Closure method for spatially averaged dynamics of particle chains

We study the closure problem for continuum balance equations that model the mesoscale dynamics of large ODE systems. The underlying microscale model consists of classical Newton equations of particle dynamics. As a mesoscale model we use the balance equations for spatial averages obtained earlier by a number of authors: Murdoch and Bedeaux, Hardy, Noll and others. The momentum balance equation contains a flux (stress), which is given by an exact function of particle positions and velocities. We propose a method for approximating this function by a sequence of operators applied to the average density and momentum. The resulting approximate mesoscopic models are systems in closed form.
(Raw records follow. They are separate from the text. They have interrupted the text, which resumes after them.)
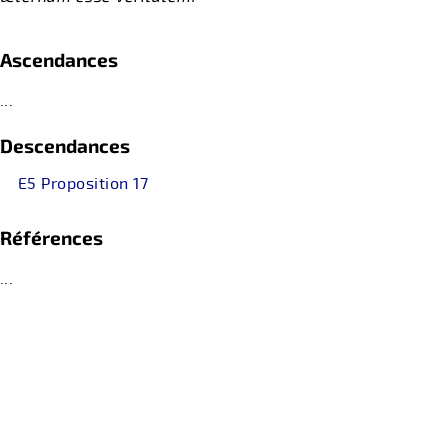
Ascendances
...
Descendances
E5 Proposition 17
Références
...
retour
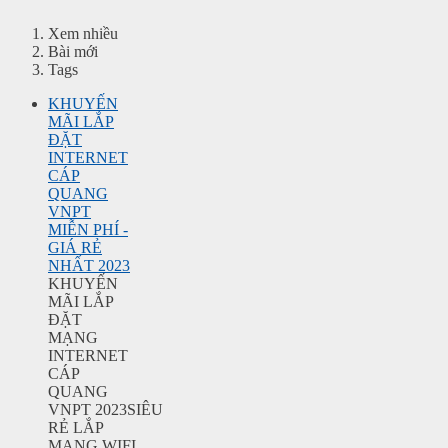
Xem nhiều
Bài mới
Tags
KHUYẾN
MÃI LẮP
ĐẶT
INTERNET
CÁP
QUANG
VNPT
MIỄN PHÍ -
GIÁ RẺ
NHẤT 2023
KHUYẾN
MÃI LẮP
ĐẶT
MẠNG
INTERNET
CÁP
QUANG
VNPT 2023SIÊU
RẺ LẮP
MẠNG WIFI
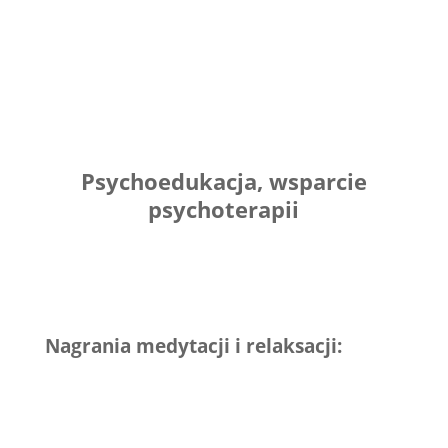
Psychoedukacja, wsparcie
psychoterapii
Nagrania medytacji i relaksacji:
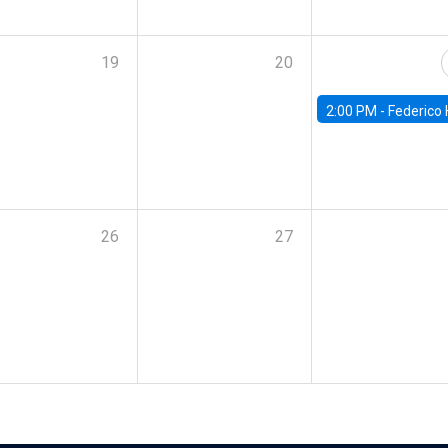
19
20
2:00 PM -
Federico Huneeus - Banco Central de C
26
27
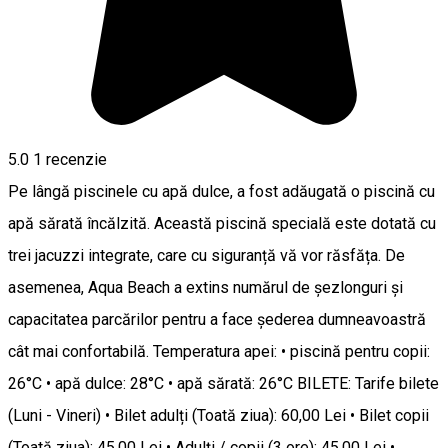
5.0
1 recenzie
Pe lângă piscinele cu apă dulce, a fost adăugată o piscină cu
apă sărată încălzită. Această piscină specială este dotată cu
trei jacuzzi integrate, care cu siguranță vă vor răsfăța. De
asemenea, Aqua Beach a extins numărul de șezlonguri și
capacitatea parcărilor pentru a face șederea dumneavoastră
cât mai confortabilă. Temperatura apei: • piscină pentru copii:
26°C • apă dulce: 28°C • apă sărată: 26°C BILETE: Tarife bilete
(Luni - Vineri) • Bilet adulți (Toată ziua): 60,00 Lei • Bilet copii
(Toată ziua): 45,00 Lei • Adulți / copii (3 ore): 45,00 Lei •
The closed form property allows one to work directly with the mesoscale equations without the need to calculate the underlying particle trajectories, which is useful for the modeling and simulation of large particle systems. The proposed closure method utilizes the theory of ill-posed problems, in particular iterative regularization methods for solving first order linear integral equations. The closed form approximations are obtained in two steps. First, we use Landweber regularization to (approximately) reconstruct the interpolants of the relevant microscale quantities from the average density and momentum. Second, these reconstructions are substituted into the exact formulas for stress. The developed general theory is then applied to non-linear oscillator chains. We conduct a detailed study of the simplest zero-order approximation, and show numerically that it works well as long as the fluctuations of velocity are nearly constant.